The storyline unfolds in pictures and text. While the text is in Japanese, there isn’t a whole lot. The pictures are self-explanatory when it comes to these cutscenes introducing new gameplay elements in each world
Milon is a selectable character in Hudson’s Saturn Bomberman (1997)
A fan translation (as seen above) was released in August of 2007. Like I said earlier, you can enjoy the game without the translation as there isn’t much text, but it’s sure nice to get the whole package.

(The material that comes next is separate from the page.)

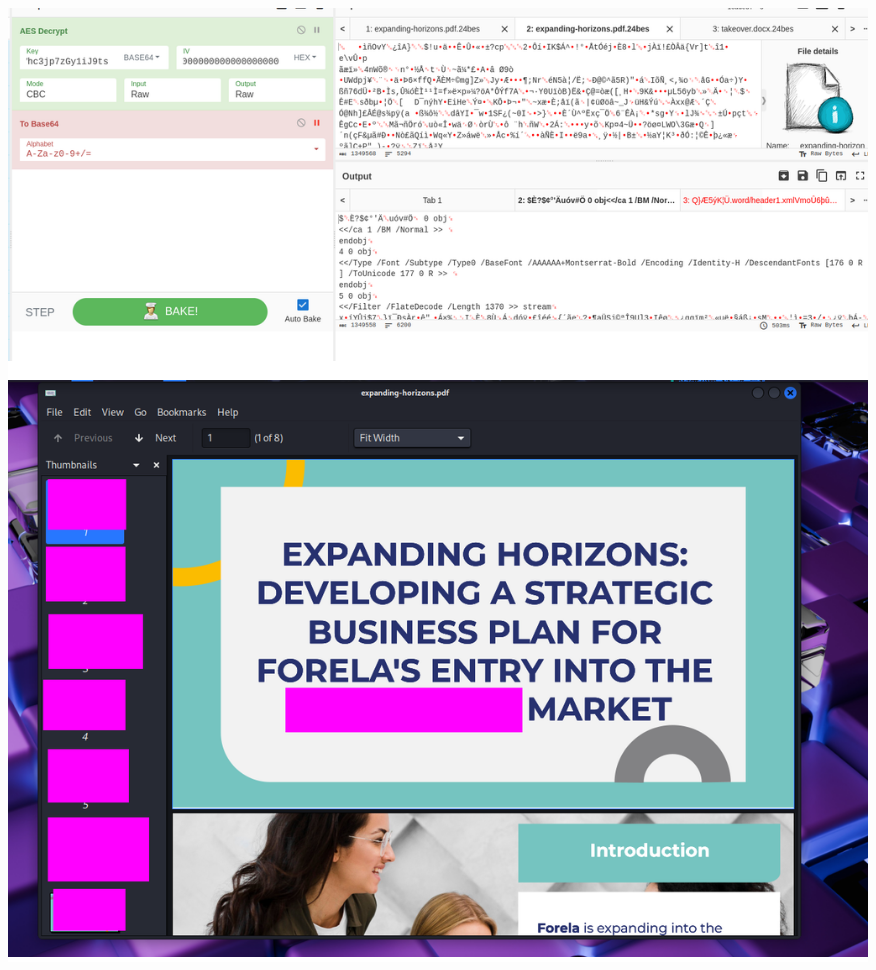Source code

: ![alt text](../assets/imgs/lockpick2/image-35.png)




![alt text](../assets/imgs/lockpick2/image-36.png)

DoReMi Fantasy is an excellent platformer every serious SNES fan should own. It’s a shame it didn’t receive a domestic release. But seeing as how it came out March 1996 (the SNES was practically dead in the US by then), it’s hard to harp on that much. Personally, I think DoReMi Fantasy ranks right up there as one of Super Nintendo’s finest platformers. It’s terrific from top to bottom, and as a friend of mine once put it perfectly: “It’s about as charming as a video game can be.” I couldn’t agree more. Happy 20th anniversary, DoReMi Fantasy!